* [The request]: In the text excerpt about C++ maps, condense the paragraph beginning "The other answers already solve your problem" into a shorter version that keeps its main facts.
═══ Text excerpt
The other answers already solve your problem, but I'd like to offer an alternative solution. Since C++11 you can use a lambda expression instead of defining operator< for your struct. (operator> is not needed for your map to work.) Providing a lambda expression to the constructor of a map has certain advantages:

  • I find the declaration of a lambda expressions to be simpler and less error-prone than that of operators.
  • This approach is especially useful if you can't modify the struct that you want to store in your map.
  • You can provide different comparison functions for different maps that use your struct as key.
  • You can still define operator< differently and use it for a different purpose.
══════
═══ Provided material
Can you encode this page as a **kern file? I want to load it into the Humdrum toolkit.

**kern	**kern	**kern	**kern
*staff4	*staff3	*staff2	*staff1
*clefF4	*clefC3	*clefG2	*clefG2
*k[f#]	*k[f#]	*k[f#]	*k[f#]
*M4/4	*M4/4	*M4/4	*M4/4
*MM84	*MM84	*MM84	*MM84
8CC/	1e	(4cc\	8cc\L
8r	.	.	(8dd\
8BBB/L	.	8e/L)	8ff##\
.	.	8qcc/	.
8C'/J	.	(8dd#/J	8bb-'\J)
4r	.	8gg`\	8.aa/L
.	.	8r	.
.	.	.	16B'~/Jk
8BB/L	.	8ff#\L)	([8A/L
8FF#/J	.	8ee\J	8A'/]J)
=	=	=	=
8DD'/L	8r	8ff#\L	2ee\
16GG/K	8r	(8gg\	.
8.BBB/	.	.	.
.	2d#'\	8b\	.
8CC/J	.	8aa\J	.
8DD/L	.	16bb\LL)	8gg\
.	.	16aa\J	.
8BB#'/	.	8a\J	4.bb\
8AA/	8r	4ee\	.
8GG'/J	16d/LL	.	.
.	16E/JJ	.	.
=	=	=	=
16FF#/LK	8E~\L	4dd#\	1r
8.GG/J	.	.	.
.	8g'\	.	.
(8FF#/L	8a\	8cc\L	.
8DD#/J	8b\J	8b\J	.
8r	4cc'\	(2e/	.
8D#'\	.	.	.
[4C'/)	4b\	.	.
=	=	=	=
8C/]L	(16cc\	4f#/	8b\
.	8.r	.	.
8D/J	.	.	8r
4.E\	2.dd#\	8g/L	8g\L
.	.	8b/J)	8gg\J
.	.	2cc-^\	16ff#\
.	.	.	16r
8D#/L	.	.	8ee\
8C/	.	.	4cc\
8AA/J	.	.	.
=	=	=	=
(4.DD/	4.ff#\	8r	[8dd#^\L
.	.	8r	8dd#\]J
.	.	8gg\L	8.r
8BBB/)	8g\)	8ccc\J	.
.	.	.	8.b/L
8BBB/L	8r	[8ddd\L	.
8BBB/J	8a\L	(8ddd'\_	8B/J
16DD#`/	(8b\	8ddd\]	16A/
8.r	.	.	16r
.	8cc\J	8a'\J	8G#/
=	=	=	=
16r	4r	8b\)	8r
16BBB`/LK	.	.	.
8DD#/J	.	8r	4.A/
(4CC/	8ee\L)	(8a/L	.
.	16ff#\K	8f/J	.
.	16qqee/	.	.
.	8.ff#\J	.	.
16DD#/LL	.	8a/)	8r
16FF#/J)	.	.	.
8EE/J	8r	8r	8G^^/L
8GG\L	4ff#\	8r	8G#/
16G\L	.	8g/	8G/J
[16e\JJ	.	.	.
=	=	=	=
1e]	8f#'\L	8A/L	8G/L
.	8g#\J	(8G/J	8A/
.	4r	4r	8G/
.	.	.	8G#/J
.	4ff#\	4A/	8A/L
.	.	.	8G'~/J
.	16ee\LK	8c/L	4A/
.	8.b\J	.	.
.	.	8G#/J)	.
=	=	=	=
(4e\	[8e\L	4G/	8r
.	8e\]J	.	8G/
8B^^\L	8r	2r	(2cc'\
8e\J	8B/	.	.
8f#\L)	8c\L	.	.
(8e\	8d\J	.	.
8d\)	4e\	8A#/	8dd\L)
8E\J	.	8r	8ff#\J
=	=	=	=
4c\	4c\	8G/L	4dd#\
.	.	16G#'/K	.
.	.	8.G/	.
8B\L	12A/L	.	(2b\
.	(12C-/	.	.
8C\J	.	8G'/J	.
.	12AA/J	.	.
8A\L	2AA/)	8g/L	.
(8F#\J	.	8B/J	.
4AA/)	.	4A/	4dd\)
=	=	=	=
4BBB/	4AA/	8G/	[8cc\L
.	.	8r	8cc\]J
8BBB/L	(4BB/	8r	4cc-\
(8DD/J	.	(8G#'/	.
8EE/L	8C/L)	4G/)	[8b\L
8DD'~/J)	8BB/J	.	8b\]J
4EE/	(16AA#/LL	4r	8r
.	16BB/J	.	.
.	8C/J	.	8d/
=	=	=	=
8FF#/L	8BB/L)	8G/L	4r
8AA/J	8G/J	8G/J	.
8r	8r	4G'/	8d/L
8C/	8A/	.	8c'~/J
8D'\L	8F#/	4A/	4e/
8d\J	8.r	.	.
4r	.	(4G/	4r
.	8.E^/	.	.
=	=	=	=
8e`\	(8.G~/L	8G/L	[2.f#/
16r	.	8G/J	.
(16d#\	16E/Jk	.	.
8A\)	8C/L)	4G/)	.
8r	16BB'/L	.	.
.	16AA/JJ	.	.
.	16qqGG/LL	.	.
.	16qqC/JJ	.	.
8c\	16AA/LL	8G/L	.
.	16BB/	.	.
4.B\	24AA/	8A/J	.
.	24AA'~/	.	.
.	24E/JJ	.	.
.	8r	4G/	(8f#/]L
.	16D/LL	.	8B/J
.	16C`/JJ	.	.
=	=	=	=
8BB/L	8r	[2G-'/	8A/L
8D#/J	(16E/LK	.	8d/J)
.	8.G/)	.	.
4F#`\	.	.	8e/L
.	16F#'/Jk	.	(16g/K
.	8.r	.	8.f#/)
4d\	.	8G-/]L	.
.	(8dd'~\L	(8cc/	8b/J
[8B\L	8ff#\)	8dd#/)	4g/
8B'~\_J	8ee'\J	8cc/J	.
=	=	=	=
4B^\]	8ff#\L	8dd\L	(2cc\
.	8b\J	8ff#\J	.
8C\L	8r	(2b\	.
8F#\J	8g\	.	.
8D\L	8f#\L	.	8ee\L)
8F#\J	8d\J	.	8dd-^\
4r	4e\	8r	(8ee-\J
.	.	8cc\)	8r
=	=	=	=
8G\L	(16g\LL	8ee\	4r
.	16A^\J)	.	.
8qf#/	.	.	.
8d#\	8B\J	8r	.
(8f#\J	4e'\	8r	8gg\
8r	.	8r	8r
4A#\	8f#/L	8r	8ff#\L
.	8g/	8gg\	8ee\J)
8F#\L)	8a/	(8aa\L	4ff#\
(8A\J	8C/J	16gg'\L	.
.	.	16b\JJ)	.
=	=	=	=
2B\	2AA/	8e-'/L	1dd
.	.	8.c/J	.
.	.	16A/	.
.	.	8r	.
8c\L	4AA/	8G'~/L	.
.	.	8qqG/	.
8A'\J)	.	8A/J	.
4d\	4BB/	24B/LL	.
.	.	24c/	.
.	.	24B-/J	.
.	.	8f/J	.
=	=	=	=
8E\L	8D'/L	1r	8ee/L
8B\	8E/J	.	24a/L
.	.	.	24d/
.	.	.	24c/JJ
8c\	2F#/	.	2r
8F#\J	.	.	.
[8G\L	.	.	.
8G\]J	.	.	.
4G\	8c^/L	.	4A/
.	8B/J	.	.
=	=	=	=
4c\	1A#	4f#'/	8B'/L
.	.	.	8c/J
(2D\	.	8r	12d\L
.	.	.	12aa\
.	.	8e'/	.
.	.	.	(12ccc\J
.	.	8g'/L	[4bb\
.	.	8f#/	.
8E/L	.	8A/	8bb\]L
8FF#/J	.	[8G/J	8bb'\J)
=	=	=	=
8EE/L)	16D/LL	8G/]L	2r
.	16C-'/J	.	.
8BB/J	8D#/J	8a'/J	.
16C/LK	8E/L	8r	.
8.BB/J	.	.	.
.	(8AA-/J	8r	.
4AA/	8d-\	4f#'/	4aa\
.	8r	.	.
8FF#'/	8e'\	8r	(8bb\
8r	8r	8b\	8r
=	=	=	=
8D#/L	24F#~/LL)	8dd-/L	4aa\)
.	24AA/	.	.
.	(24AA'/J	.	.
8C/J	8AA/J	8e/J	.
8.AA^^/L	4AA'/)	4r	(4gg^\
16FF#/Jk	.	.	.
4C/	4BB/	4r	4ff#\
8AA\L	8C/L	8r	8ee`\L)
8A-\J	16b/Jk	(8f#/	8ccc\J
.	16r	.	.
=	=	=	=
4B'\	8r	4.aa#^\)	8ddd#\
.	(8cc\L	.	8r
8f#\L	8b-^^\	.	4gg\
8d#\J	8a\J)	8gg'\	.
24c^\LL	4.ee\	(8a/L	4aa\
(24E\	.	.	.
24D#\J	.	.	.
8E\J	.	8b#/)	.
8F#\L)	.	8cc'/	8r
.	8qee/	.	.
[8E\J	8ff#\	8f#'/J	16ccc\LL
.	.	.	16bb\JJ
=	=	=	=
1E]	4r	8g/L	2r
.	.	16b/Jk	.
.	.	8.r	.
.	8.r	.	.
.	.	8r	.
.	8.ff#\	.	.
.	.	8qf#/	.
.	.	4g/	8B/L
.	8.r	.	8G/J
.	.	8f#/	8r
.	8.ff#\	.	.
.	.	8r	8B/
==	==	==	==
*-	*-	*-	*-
══════
* [Task solution]: As an alternative to the other answers, since C++11 a lambda expression can be used instead of defining operator< for the struct; operator> is not needed for the map to work. Passing a lambda expression to the map's constructor has certain advantages.